All lines of the material that contain "shift" must be copied out.

*DATA:*

>>>>

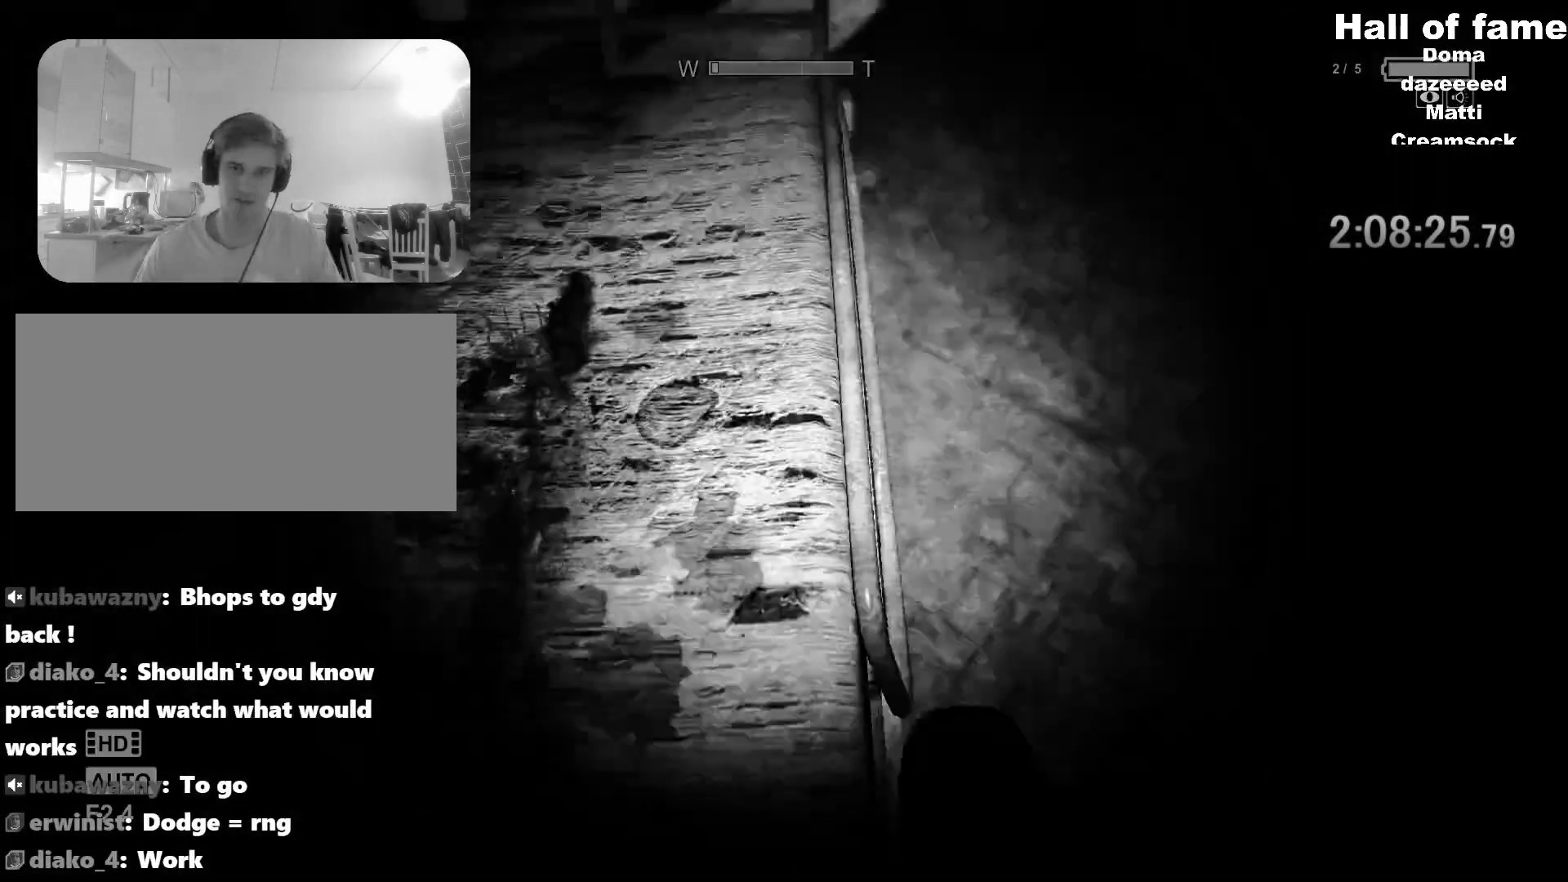
{"keys": ["shift", "w"], "mouse": [], "events": [[250, "a", "down"], [283, "w", "up"], [400, "a", "up"], [400, "w", "down"]]}
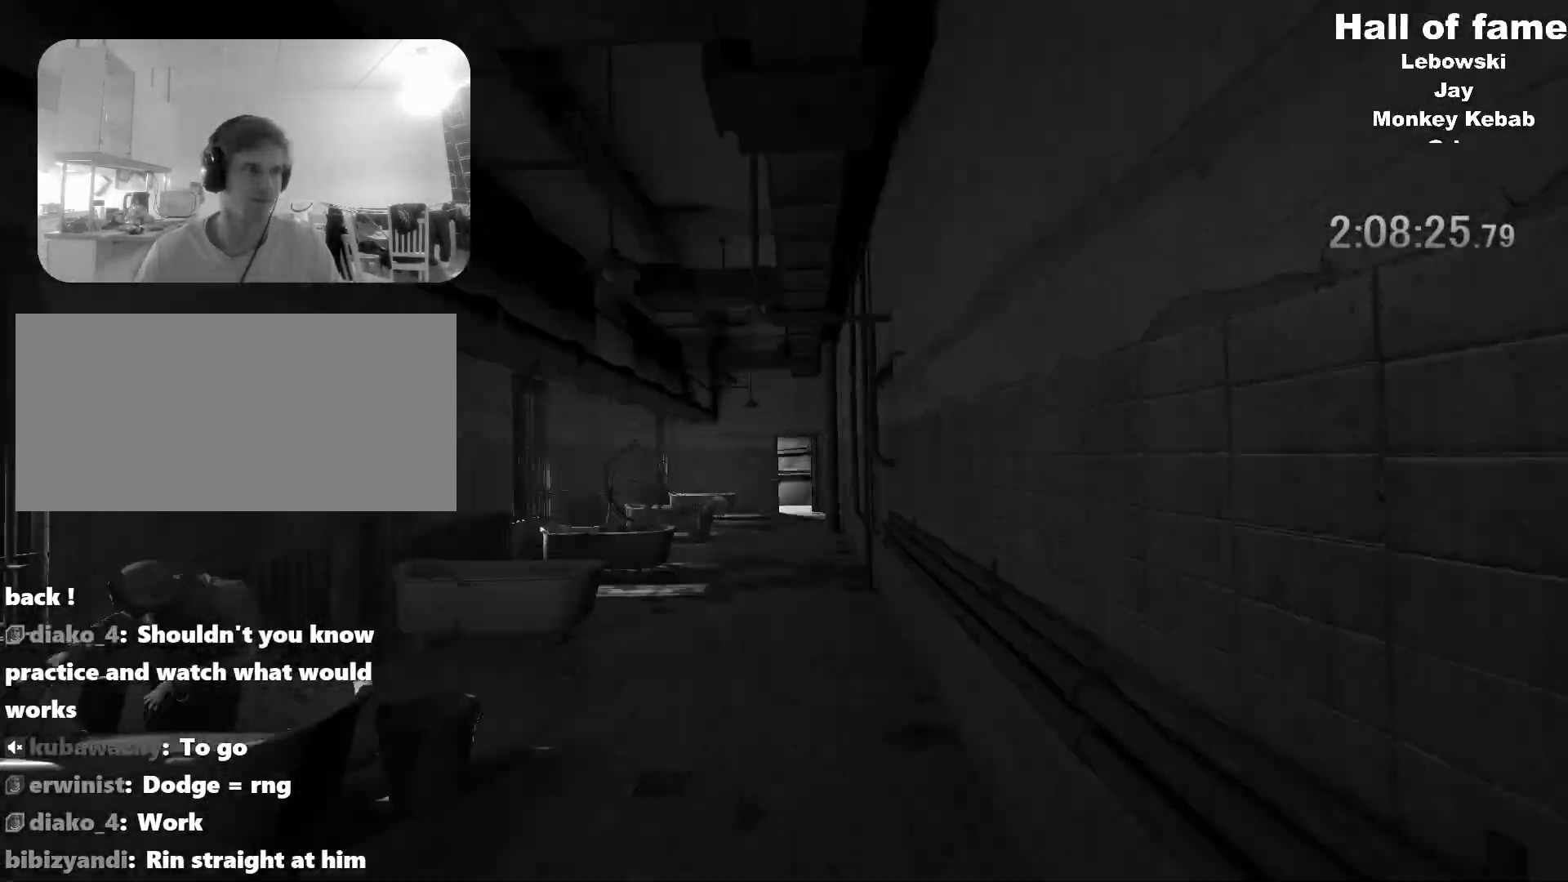
{"keys": [], "mouse": [], "events": [[134, "a", "down"], [150, "a", "up"], [150, "d", "down"], [150, "shift", "up"], [150, "w", "up"], [184, "d", "up"], [200, "a", "down"], [200, "w", "down"], [217, "w", "up"], [234, "shift", "down"], [234, "w", "down"], [250, "a", "up"], [451, "shift", "up"], [451, "w", "up"]]}
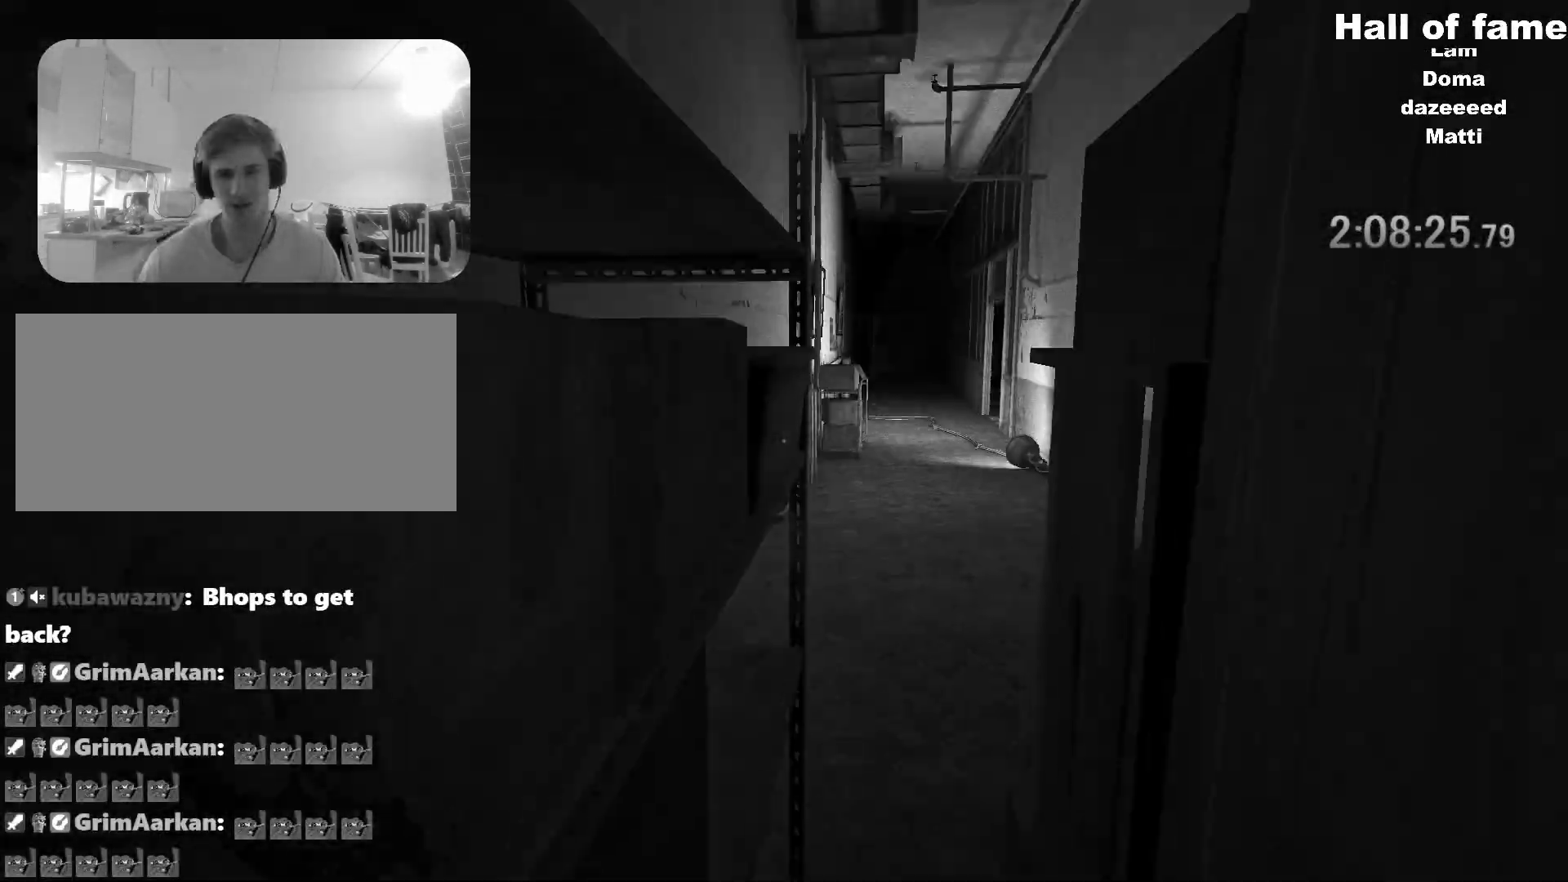
{"keys": [], "mouse": [], "events": [[33, "d", "down"], [66, "d", "up"], [83, "d", "down"], [100, "d", "up"]]}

<<<<

*RESULT OF THIS EXERCISE:*
{"keys": ["shift", "w"], "mouse": [], "events": [[250, "a", "down"], [283, "w", "up"], [400, "a", "up"], [400, "w", "down"]]}
{"keys": [], "mouse": [], "events": [[134, "a", "down"], [150, "a", "up"], [150, "d", "down"], [150, "shift", "up"], [150, "w", "up"], [184, "d", "up"], [200, "a", "down"], [200, "w", "down"], [217, "w", "up"], [234, "shift", "down"], [234, "w", "down"], [250, "a", "up"], [451, "shift", "up"], [451, "w", "up"]]}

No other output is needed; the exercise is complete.